University of Michigan economics and public policy Professor Justin Wolfers said he has a fear that the cryptocurrency bubble will burst and that President Donald Trump will use taxpayer dollars to help bail out the crypto market, the way the United States did after the mortgage crisis in 2008.

Trump has profited over $5 billion with his own meme coin and is now opposing any regulation of cryptocurrency.

Wolfers said that the idea of "stablecoin" is a joke, noting that if people want to buy into a truly stable $1 investment, they can go to the bank and get a $1 billion.

"Those stablecoins, the value of those is currently being held up by Binance. The former CEO of Binance is in jail right now, sort of hoping for a bit of a pardon," Wolfers said, though the CEO has since been released. "And so right, there's your conflict of interest. But there's something deeper here. It's quite possible the next financial crisis is a crypto crisis. That all of a sudden the value of these things goes to zero."

He compared it to nothing more than a casino.

"And if Vegas goes bankrupt, we let him go bankrupt. But if the president goes down with it, I have a funny feeling there might be a bailout. And it's a bailout of yours and my money to keep a bunch of grifters rich. And I think it's a very, very big worry for the future of financial stability," Wolfers added.

MSNBC host Katy Tur questioned Wolfers about how Trump's sons making billions off of cryptocurrency compares with Hunter Biden selling artwork.
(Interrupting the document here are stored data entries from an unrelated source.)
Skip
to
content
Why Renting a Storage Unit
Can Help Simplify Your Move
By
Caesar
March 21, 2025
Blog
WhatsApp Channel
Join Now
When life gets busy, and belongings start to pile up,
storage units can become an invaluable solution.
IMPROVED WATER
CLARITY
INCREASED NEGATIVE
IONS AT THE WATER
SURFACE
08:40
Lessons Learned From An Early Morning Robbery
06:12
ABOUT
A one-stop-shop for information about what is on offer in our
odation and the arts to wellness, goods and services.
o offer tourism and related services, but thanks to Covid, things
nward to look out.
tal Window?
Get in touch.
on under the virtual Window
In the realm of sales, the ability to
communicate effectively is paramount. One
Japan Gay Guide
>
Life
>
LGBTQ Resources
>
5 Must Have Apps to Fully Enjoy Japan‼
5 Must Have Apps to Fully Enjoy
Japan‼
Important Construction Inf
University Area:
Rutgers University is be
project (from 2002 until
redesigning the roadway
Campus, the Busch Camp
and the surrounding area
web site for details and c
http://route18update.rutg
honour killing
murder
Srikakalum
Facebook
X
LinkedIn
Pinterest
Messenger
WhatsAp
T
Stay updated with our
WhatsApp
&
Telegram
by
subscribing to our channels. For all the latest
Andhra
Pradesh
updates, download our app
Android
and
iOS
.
Wolfers sarcastically answered that it's obviously due to Biden being a terrible artist and the Trump sons being geniuses.
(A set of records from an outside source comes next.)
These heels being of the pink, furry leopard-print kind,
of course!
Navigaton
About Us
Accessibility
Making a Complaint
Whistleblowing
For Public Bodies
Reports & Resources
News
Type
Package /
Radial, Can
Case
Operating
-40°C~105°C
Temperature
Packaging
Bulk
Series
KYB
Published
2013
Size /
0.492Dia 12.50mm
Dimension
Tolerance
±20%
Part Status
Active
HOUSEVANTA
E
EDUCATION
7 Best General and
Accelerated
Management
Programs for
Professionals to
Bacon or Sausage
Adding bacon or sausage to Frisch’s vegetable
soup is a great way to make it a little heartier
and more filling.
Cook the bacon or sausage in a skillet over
The Bulwark's Sam Stein pointed out that the story is an important one that sounds the alarm about outright corruption, but it's being ignored because Trump and his administration are plagued by a firehose of scandal.

"You have a confluence of factors here that is unlike anything we've ever seen in terms of the corruption of the presidency. But with Trump, it's so blatant and so public that it tends to become like the, you know, 23rd or 24th most important story of the day," said Stein.